Different readings: undervaluation versus market stress


In a contrasting view, Andri Fauzan Adziima, the research lead at the Bitrue exchange, argues that the data point to rising market stress rather than an imminent undervaluation. He notes that true capitulation bottoms historically accompany sharper pain: in 2022, supply in loss exceeded 50% and profit hovered around 45% or lower, with metrics such as net unrealized profit/loss (NUPL) and market value to realized value ratio (MVRV) at extreme levels.



“Current data points to early/mid-bear transition (potential structural bottom near $55,000), with more downside or consolidation likely before a full reset.”


Separately, coverage from Cointelegraph highlighted that Fidelity described Bitcoin’s drawdown this cycle as less dramatic than in some past cycles, illustrating the divergent interpretations across the market.



Beyond these readings, Bitcoin’s drawdown from its all-time high this cycle stands at about 52%, a smaller drop than typical bear markets, which have seen declines of approximately 77% to 84% from cycle highs. Such dynamics can be interpreted as evidence of a more resilient near-term setup, though they do not by themselves guarantee a sustained rally or a durable bottom.



Macro backdrop: dollar strength and liquidity constraints


Macro factors are shaping how traders assess on-chain signals. Timothy Peterson, a well-known commentator on Bitcoin markets, observed that BTC tends to struggle when the U.S. dollar is strong and the Chinese yuan is weak, a situation that tightens global liquidity and nudges capital toward cash and government bonds when yields remain elevated. The implication is that dollar strength acts as a headwind for risk assets, including Bitcoin, even as liquidity conditions shift with policy moves.



Peterson notes that a meaningful improvement for BTC would come only when U.S. interest rates fall and dollar yields lose their appeal, a development he expects is unlikely before the second half of 2026 or, more plausibly, in 2027. The U.S. dollar index (DXY) has risen about 5% over the past two months, according to data tracked on TradingView, adding to the macro hurdles facing a rapid BTC recovery.



Taken together, the on-chain signals and macro backdrop present a nuanced landscape: a market that, on one hand, shows pockmarks of bear-market-like behavior in profit metrics, but, on the other, is contending with a robust dollar and cautious liquidity that can prolong a period of consolidation rather than deliver a quick reset.
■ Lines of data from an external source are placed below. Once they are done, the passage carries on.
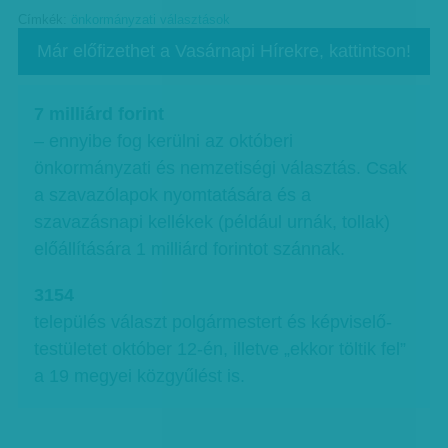
Címkék:
önkormányzati választások
Már előfizethet a Vasárnapi Hírekre, kattintson!
7 milliárd forint
– ennyibe fog kerülni az októberi
önkormányzati és nemzetiségi választás. Csak
a szavazólapok nyomtatására és a
szavazásnapi kellékek (például urnák, tollak)
előállítására 1 milliárd forintot szánnak.
3154
település választ polgármestert és képviselő-
testületet október 12-én, illetve „ekkor töltik fel”
a 19 megyei közgyűlést is.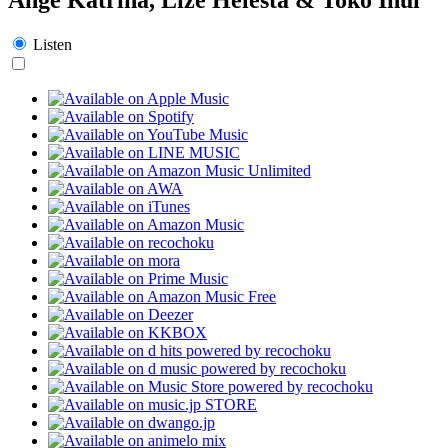
Listen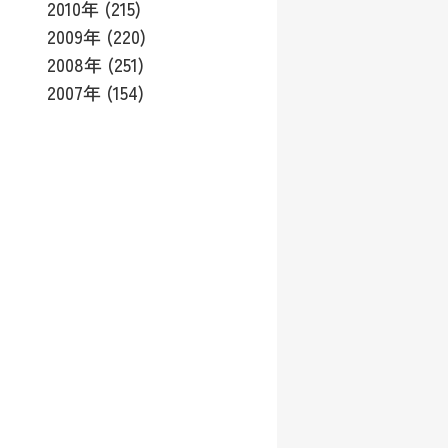
2010年 (215)
2009年 (220)
2008年 (251)
2007年 (154)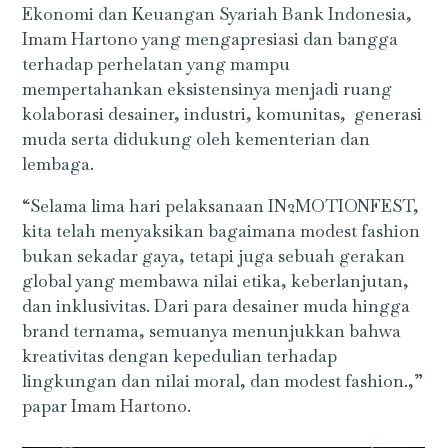
Ekonomi dan Keuangan Syariah Bank Indonesia,
Imam Hartono yang mengapresiasi dan bangga
terhadap perhelatan yang mampu
mempertahankan eksistensinya menjadi ruang
kolaborasi desainer, industri, komunitas, generasi
muda serta didukung oleh kementerian dan
lembaga.
“Selama lima hari pelaksanaan IN2MOTIONFEST,
kita telah menyaksikan bagaimana modest fashion
bukan sekadar gaya, tetapi juga sebuah gerakan
global yang membawa nilai etika, keberlanjutan,
dan inklusivitas. Dari para desainer muda hingga
brand ternama, semuanya menunjukkan bahwa
kreativitas dengan kepedulian terhadap
lingkungan dan nilai moral, dan modest fashion.,”
papar Imam Hartono.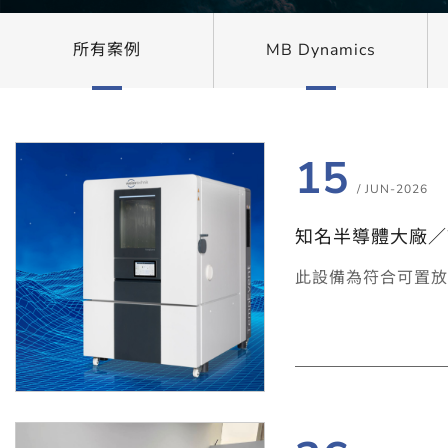
所有案例
MB Dynamics
15
/ JUN-2026
知名半導體大廠／We
此設備為符合可置放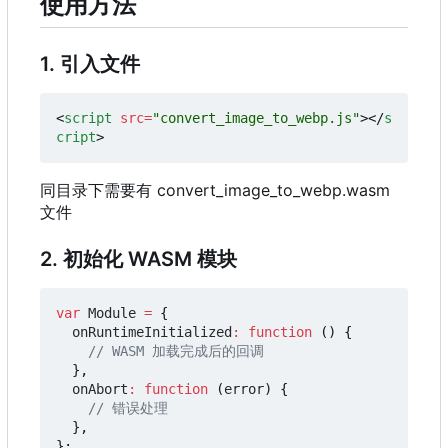
使用方法
1. 引入文件
<
script
src
=
"convert_image_to_webp.js"
></
s
cript
>
同目录下需要有 convert_image_to_webp.wasm
文件
2. 初始化 WASM 模块
var
Module
=
{
onRuntimeInitialized
:
function
()
{
},
onAbort
:
function
(
error
)
{
},
};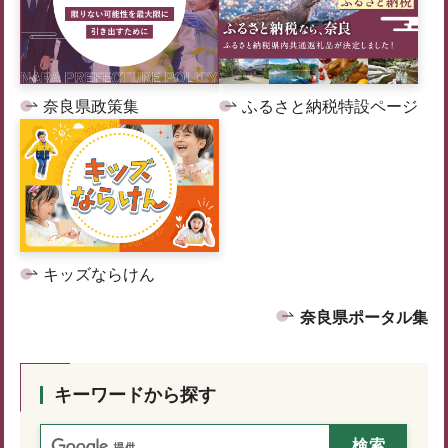
奈良県政策集
ふるさと納税特設ページ
キッズならけん
奈良県ポータル集
キーワードから探す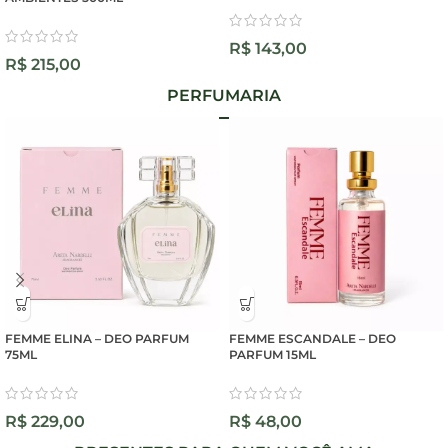
R$
143,00
R$
215,00
PERFUMARIA
FEMME ELINA – DEO PARFUM
FEMME ESCANDALE – DEO
75ML
PARFUM 15ML
R$
229,00
R$
48,00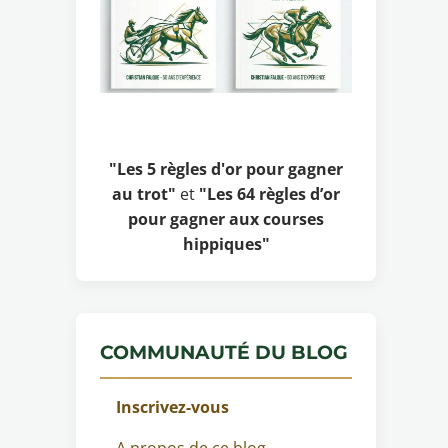
"Les 5 règles d'or pour gagner
au trot"
et
"Les 64 règles d’or
pour gagner aux courses
hippiques"
COMMUNAUTÉ DU BLOG
Inscrivez-vous
A propos de ce blog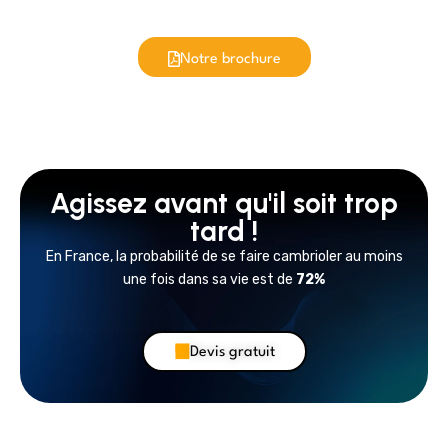
Notre brochure
Agissez avant qu'il soit trop
tard !
En France, la probabilité de se faire cambrioler au moins
une fois dans sa vie est de
72%
Devis gratuit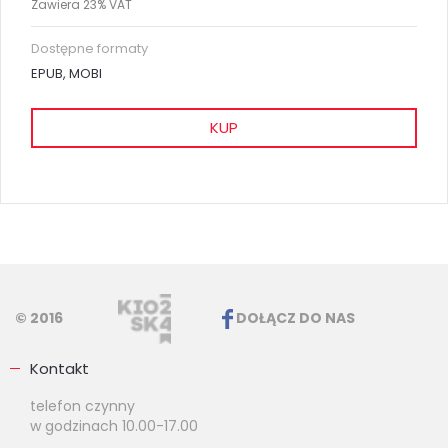
Zawiera 23% VAT
Dostępne formaty
EPUB, MOBI
KUP
© 2016
DOŁĄCZ DO NAS
Kontakt
telefon czynny
w godzinach 10.00-17.00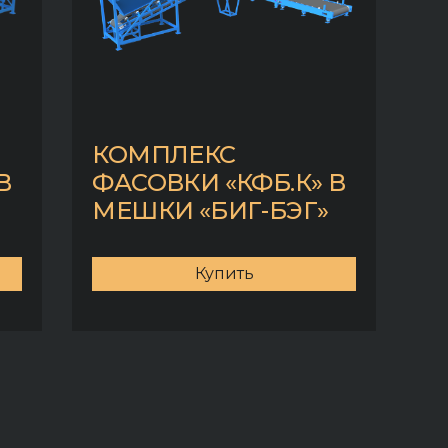
КОМПЛЕКС
В
ФАСОВКИ «КФБ.К» В
МЕШКИ «БИГ-БЭГ»
Купить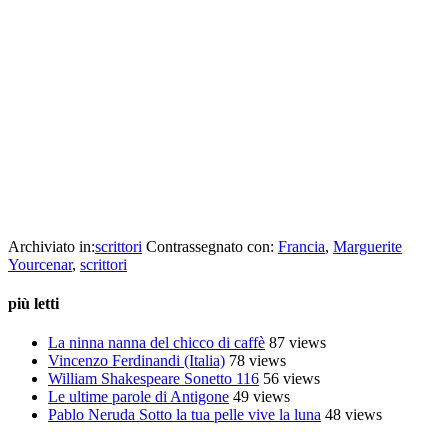
Romanzo che nel 1929 segnò l’esordio di Marguerite Yourcenar
nella letteratura, Alexis ha la qualità propria dei libri che restano nel
tempo: la grandezza che si riconosce solo più tardi, come è avvenuto
per l’Opera al nero e le Memorie di Adriano.
E’ la storia di un giovane che cerca di uscire dalla situazione falsa
che mette in scacco il suo matrimonio. Al momento di abbandonare
la moglie, egli le scrive le ragioni del suo distacco, chiamandola a
testimone della lotta vana che ha condotto contro la propria
inclinazione omosessuale.
cctm collettivo culturale tuttomondo Marguerite Yourcenar La
memoria delle donne
Archiviato in:
scrittori
Contrassegnato con:
Francia
,
Marguerite
Yourcenar
,
scrittori
più letti
La ninna nanna del chicco di caffè
87 views
Vincenzo Ferdinandi (Italia)
78 views
William Shakespeare Sonetto 116
56 views
Le ultime parole di Antigone
49 views
Pablo Neruda Sotto la tua pelle vive la luna
48 views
Investors should watch for shifts in dollar dynamics, policy expectations, and changes in on-chain metrics such as NUPL and MVRV as new data come in over the coming quarters.



Looking ahead, the question remains what path Bitcoin will take as macro conditions evolve. If on-chain indicators begin to align with a genuine bottom—supported by a sustained weakening of the dollar and a more favorable liquidity environment—the next phase could reflect a gradual re-rating rather than an abrupt rebound. Conversely, if the macro regime remains restrictive and stress signals persist or intensify, the market may continue to drift below recent highs before any meaningful reset materializes.



Readers should keep an eye on evolving rate expectations, liquidity conditions, and the trajectory of on-chain risk metrics. The coming quarters will clarify whether Bitcoin's current configuration marks the end of a broader drawdown or merely a protracted period of accumulation before a more decisive breakout.